Patients preparing for a gastrojejunostomy should not eat or drink for at least six hours prior to surgery so that there is no fresh food or liquid in the stomach. Patients should advise their doctors and surgeons of any medications they are currently taking prior to surgery. Some medications, such as blood thinners, may need to be reduced or stopped several weeks prior to surgery to minimize the risk of excessive bleeding and other potential complications. Patients should also advise their doctors of any allergies, previous reactions to anesthesia, and any chronic health conditions.

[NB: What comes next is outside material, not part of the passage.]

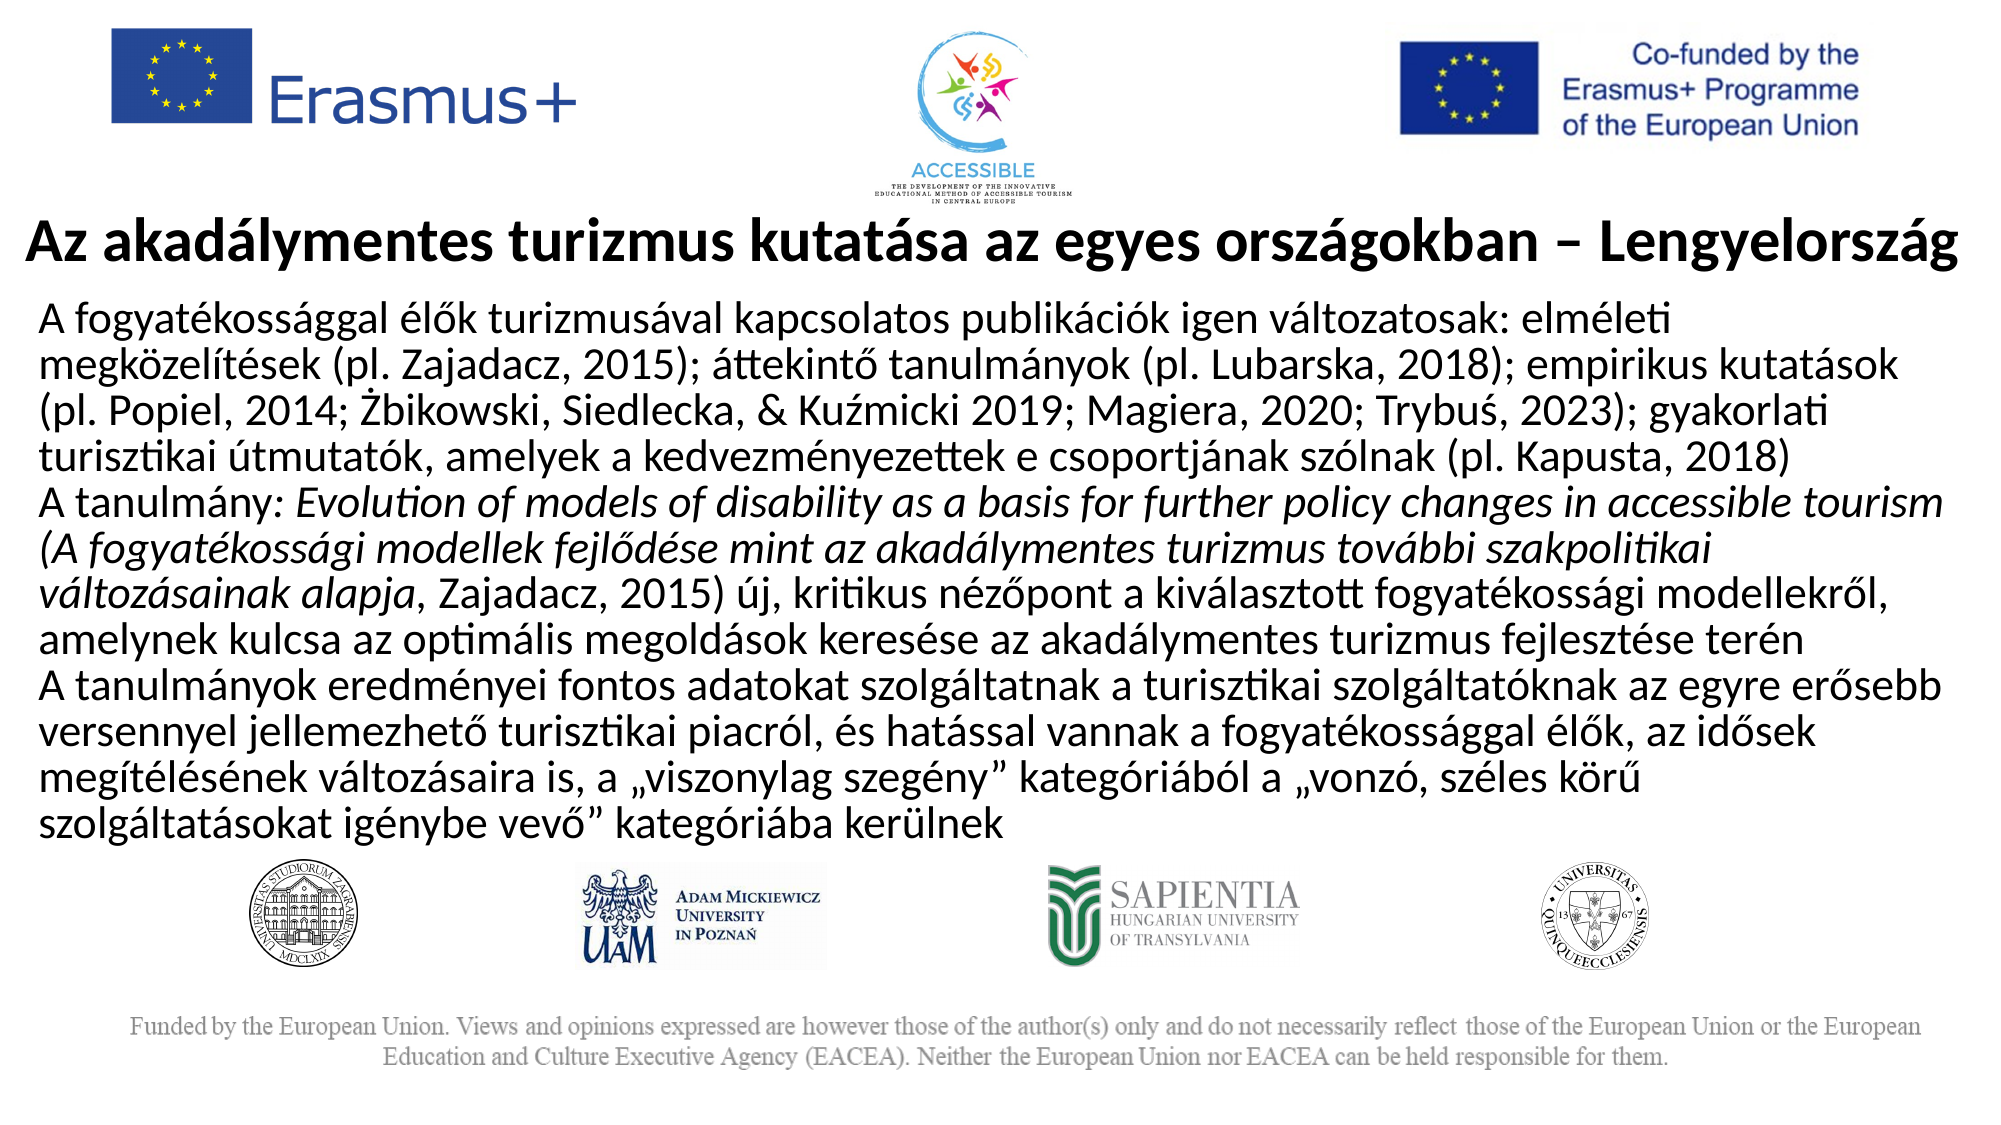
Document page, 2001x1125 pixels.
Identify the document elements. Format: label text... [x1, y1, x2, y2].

Gastrojejunostomies are performed under general anesthesia, usually given intravenously through an IV line. Precutaneous gastrojejunostomy procedures are usually done with a local anesthetic and sleeping medication. Patients who have precutaneous gastrojejunostomies still require an IV line so that the surgeon can administer fluids, painkillers, antibiotics, and other medications as necessary.
An ultrasound is usually used to help the surgeon or interventional radiologist determine where to place the gastrojejunostomy tube. The tube is usually placed right before the rib cage. The patient's stomach is inflated with air through a tube that runs through the nose into the stomach so that the surgeon can place the tube properly. Precutaneous gastrojejunostomies involve the stomach being fastened to the inside of the abdomen with small clips that are inserted through the skin. The clips are removed once the procedure is complete.